Au cours des dernières années, la vitesse de changement des compétences requises pour les postes a considérablement augmenté, soit une hausse de 66 % par rapport à il y a un an. Ce sentiment psychologique devient progressivement l'humeur dominante sur le lieu de travail. Les prévisions des dirigeants d'entreprises et des décideurs politiques exacerbent encore cette anxiété. Par exemple, Dario Amodei, PDG d'Anthropic, a déclaré que l'IA pourrait éliminer 50 % des postes de bureau débutants dans les cinq prochaines années, tandis que Mustafa Suleyman, PDG de l'IA chez Microsoft, a exprimé une opinion similaire. Le sénateur américain Mark Warner a quant à lui averti que la vitesse d'impact de l'IA dépasse les attentes du secteur, avec une prévision selon laquelle le taux de chômage des nouveaux diplômés pourrait atteindre 35 % dans les deux prochaines années.

Cependant, l'équipe FutureTech du MIT présente une vision différente de l'impact de l'IA sur le marché du travail. Leur étude révèle que l'impact de l'IA ressemble davantage à une « montée lente des eaux » qu'à une « vague soudaine ». Après analyse de 3 000 types de tâches professionnelles et 17 000 évaluations, les chercheurs ont constaté que l'IA est déjà capable d'accomplir entre 50 % et 75 % des tâches textuelles à une qualité minimale acceptable. D'ici le troisième trimestre 2024, les modèles de pointe pourront accomplir 50 % des tâches qu'un humain effectue en une journée. On prévoit qu'en 2029, le taux de réussite de l'IA sur la plupart des tâches textuelles pourrait atteindre 80 % à 95 %.
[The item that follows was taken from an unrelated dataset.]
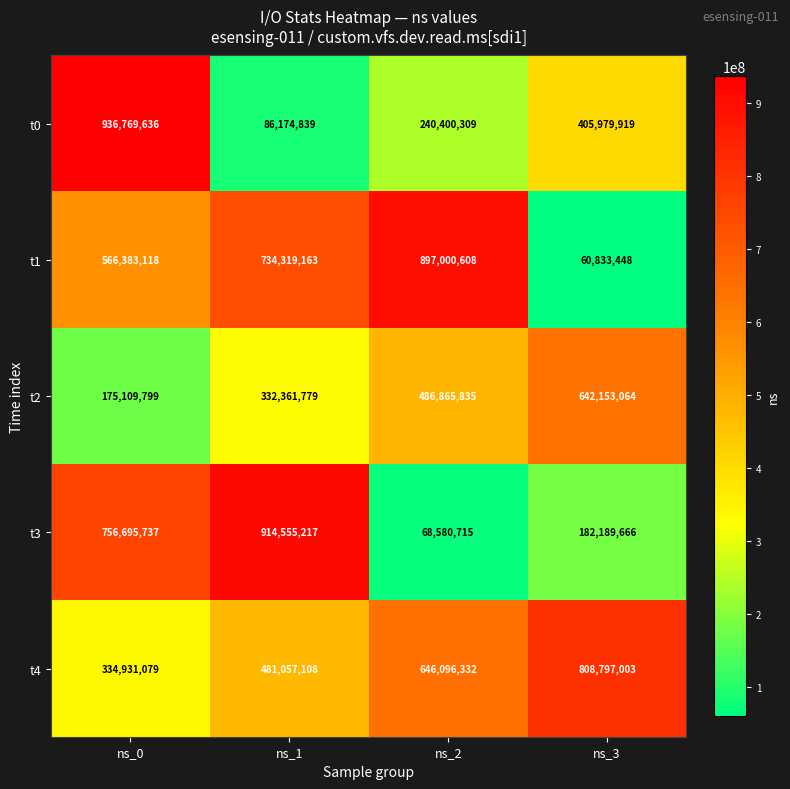

At which label does t4 reach its peak?

ns_3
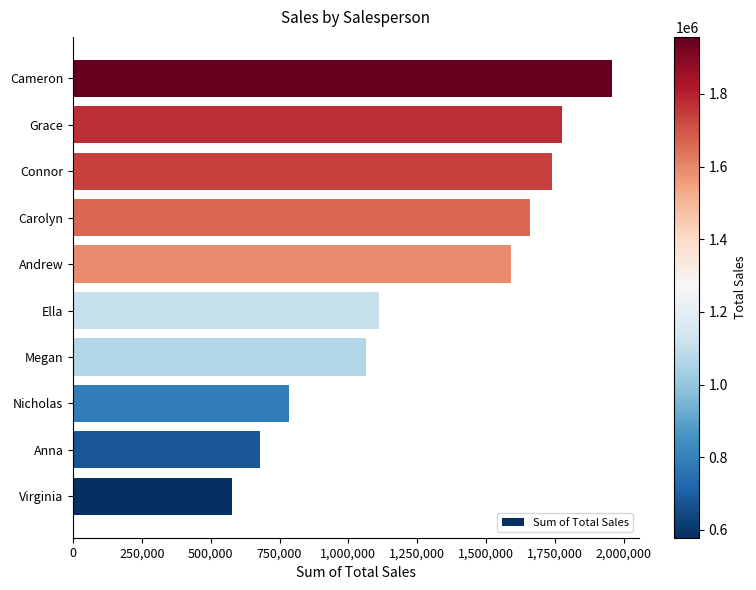

Reading bottom to top, list all the values displayed in this chart.

578500	677600	784400	1065400	1110000	1591600	1661400	1741200	1777400	1957000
Bien que les progrès rapides de l'IA soient remarquables, les entreprises affichent des avancées concrètes relativement lentes dans l'application de l'IA. Les chiffres de Goldman Sachs soulignent que la clé réside dans la manière de faire face à cette peur : considérer l'IA comme un outil plutôt qu'une menace constitue une stratégie efficace pour surmonter le FOBO.

Points clés :

40 % des employés craignent que l’IA entraîne des licenciements, et 63 % estiment que l’IA rend l’environnement de travail moins humain.

📊 Une étude du MIT montre que l'impact de l'IA sur le marché du travail est progressif et non soudain.

Les entreprises sont en retard dans l'application de l'IA, avec moins de 19 % ayant réellement déployé l'IA.